Dias depois de sua chegada, fiquei levemente irritado com o som que vinha desse meu vizinho. Parecia que as vozes completavam a ausência de posses. Eram vozes de muitos e todos falavam com um estranho sotaque. Me aproximei da cerca viva que nos separava querendo descobrir de que lugar ele vinha. Não soube discernir totalmente, mas alguma coisa me dizia que eram nortistas. Não que tivesse descoberto alguma cadência própria. Mas pela intensidade do barulho, cordas, coros, batuques e pela cor marronzinha do vizinho, acreditei que ele tinha descido de lá.

Talvez eu até tivesse embebecido mais minhas rosas, investigado mais um pouco, se não tivesse tido um susto daqueles, quando o gato do vizinho, desses sem raça definida, escondido por entre os arbustos, me pegou olhando, como se dissesse, que indiscreto. Tratei logo de arrumar minhas ferramentas de jardim e voltei para o interior da minha casa.

Higienizei as mãos no lavabo do piso térreo e lavei o rosto. Se fosse um dia como outro qualquer, como os dias de ontem, teria passado a loção no rosto, tomado meu leite quente com amêndoas, conferido o jornal on line italiano, e ido para meus lençóis egípcios, ligado minha Foscarini e folheado os livros que o arquiteto me indicara para deixar a mão na mesinha de cabeceira. Seria o sono certo, o sono dos justos. E nunca havia me falhado.

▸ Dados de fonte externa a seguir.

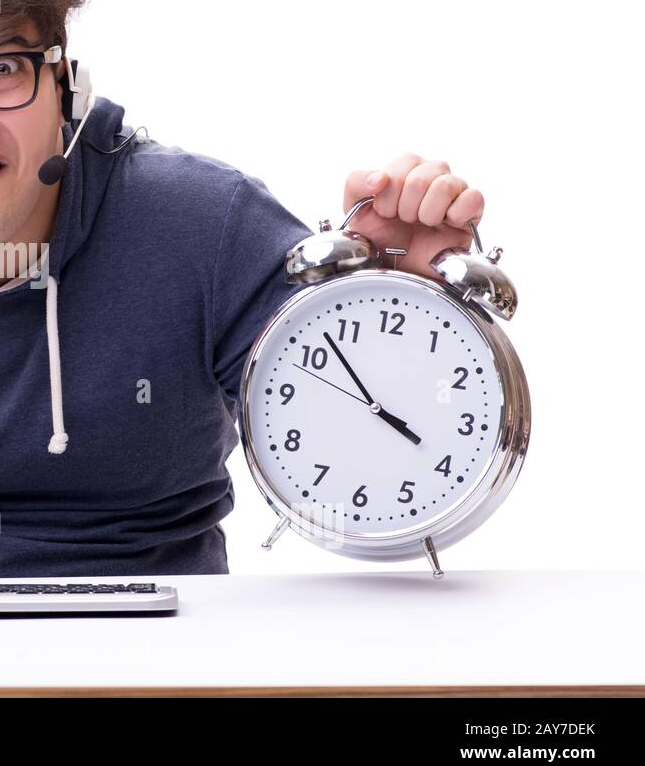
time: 3:52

Uma hora depois, farfalhei os panos, me descobrindo todo, como se o som que se propagava pelo mesmo céu, meu e do vizinho, tivesse invadido meu lar.

No outro dia, quando cheguei no escritório, cheguei engomado, terno em riste, riscado, o mesmo que havia usado para os dias especiais. Segui corredor adentro, parando apenas para averiguar minha agenda com a secretária, quando, com a mão já posta na empunhadura da minha sala, ela disse: O senhor está precisando de algo? Claro que disse não, claro que de forma ríspida. Apenas não sei se ela percebeu minha hesitação. Mas ela não era paga para perceber nada, lembrei, enquanto assinalava na agenda, um lembrete de substitui-la.

O caso é que aquele dia bagunçou o resto do meu tempo. Entre um processo e outro, enquanto despachava, lembrava da advertência do gato e do olhar, levemente espantado, da secretária, que cuidei de trocar no dia seguinte.

Em casa, já ambientado, preferi ficar sem ir ao jardim. Correram dias. Meses até. Nunca fui muito católico, mas acompanhei, toda noite, o jornal italiano quando noticiou a aposentadoria do papa alemão. Cheguei a pensar, que tempos loucos esses, em que festejam a saída de um europeu, salvo de passagem, com extremo bom gosto, pois secretamente me regozijei quando vi que ele havia usado o mesmo sapato vermelho que comprara para os dias de verão, ser substituído por um argentino franzino, que falava em marte, que falava em gays, que falava neles. Daquele dia em diante, preferi os noticiários ingleses. Estava farto da cobertura italiana.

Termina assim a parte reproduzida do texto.